Table 1. Study Results. Shown is the ratio of tryptic (L) to isotope-labeled peptide (H) for all participants included in Study 1 (AD N = 7 and controls N = 10), Study 2 (AD N = 12 and controls N = 14), Study 3 (AD N = 6, PD N = 10, prodromal AD N = 10 and stable MCI N = 15) and Study 4 (AD N = 36, PD N = 11 and controls N = 44).

Table 2. Proteins and peptides targeted using a combination of SPE and PRM-MS. Shown are the proteins and peptides targeted and information on the stable isotope labeled peptides used, methodological information and methodological performance.

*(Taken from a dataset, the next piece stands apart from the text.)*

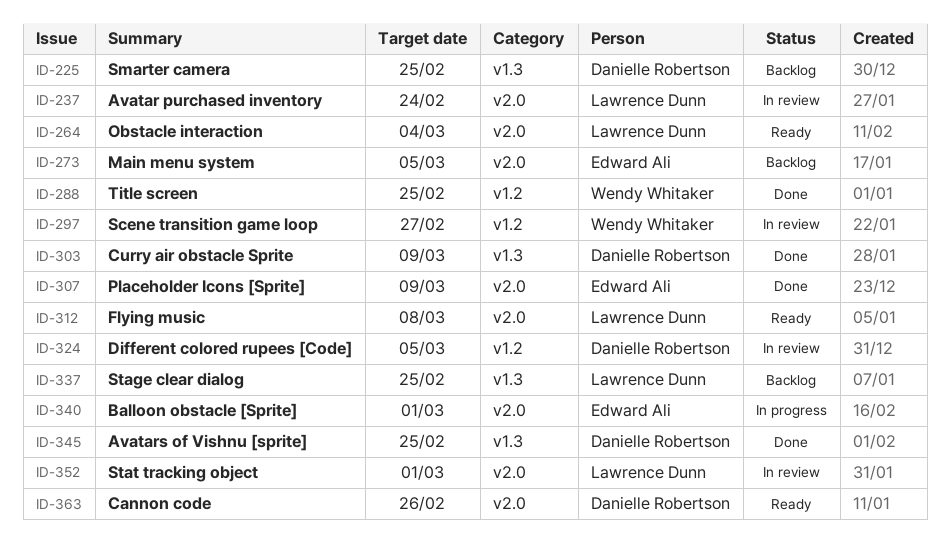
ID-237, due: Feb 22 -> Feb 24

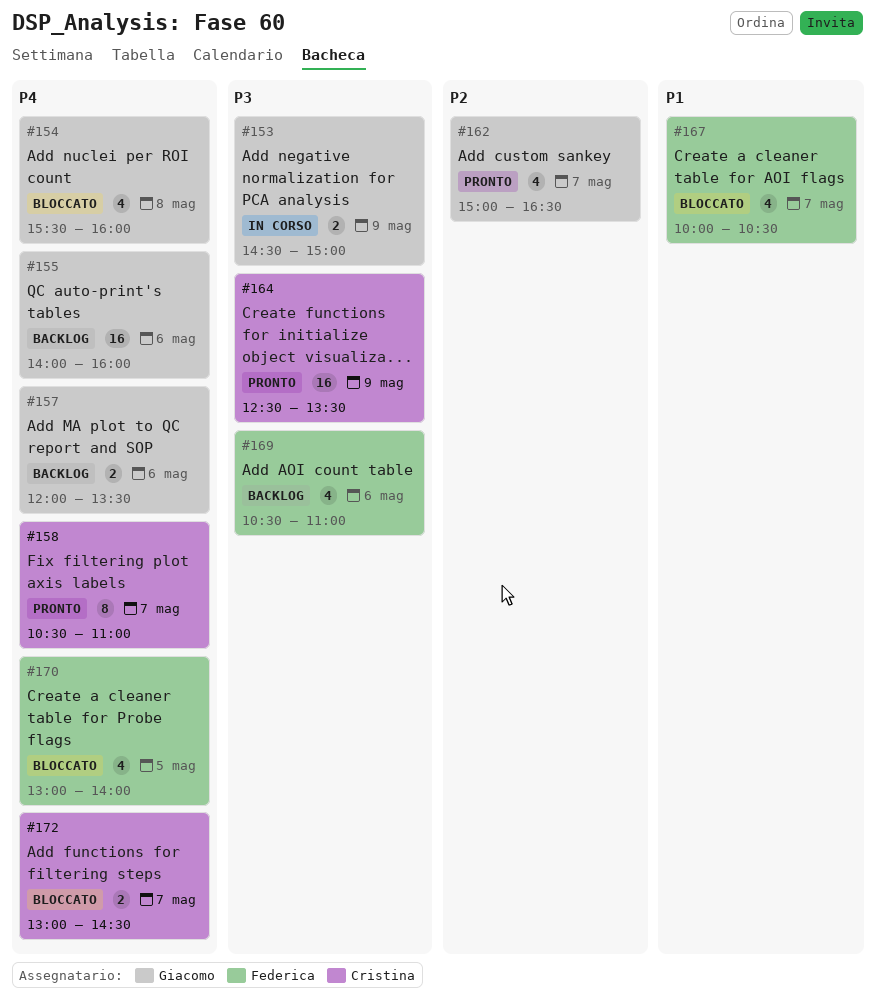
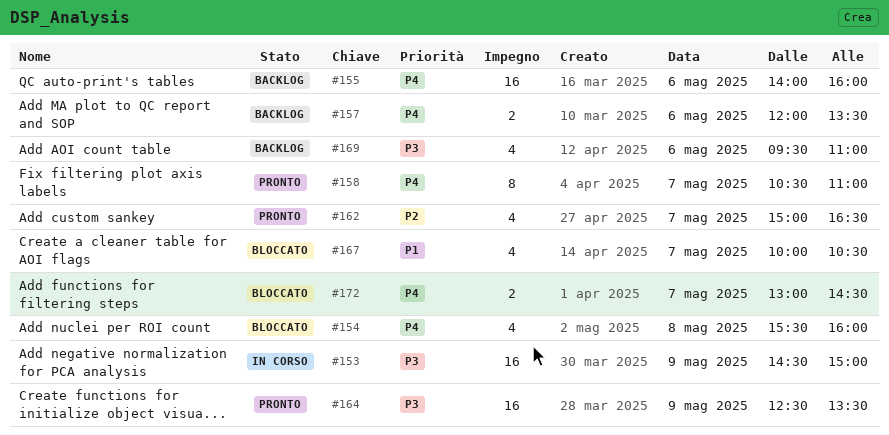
#153, estimate: 2 -> 16
#169, begins: 10:30 -> 09:30
#170: present -> none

Table 3. Calibration Curve Peptide Concentrations. Shown is the concentration of stable isotope-labeled peptides and proteins in a serially diluted mixture. After serial dilution an equal concentration of bovine serum albumin was added to each calibration point. No bovine serum albumin was added to calibration point 4 which therefore was excluded.

Table 4. Calibration Curve Data. The data show the area ratio of stable isotope-labeled peptide to tryptic peptide (H/L) from reverse calibration curves. In three experiments, duplicate curves were prepared by spiking dilution mixtures into a QC CSF sample. Six calibration points (1-3 and 5-7) and a blank (0), only containing bovine serum albumin protein, were analyzed.

Table 5. Precision Data. Eight QC CSF replicate samples were prepared and analyzed on five separate occasions. The table show the area ratio of tryptic to isotope-labeled heavy peptide (L/H) for each replicate and experiment.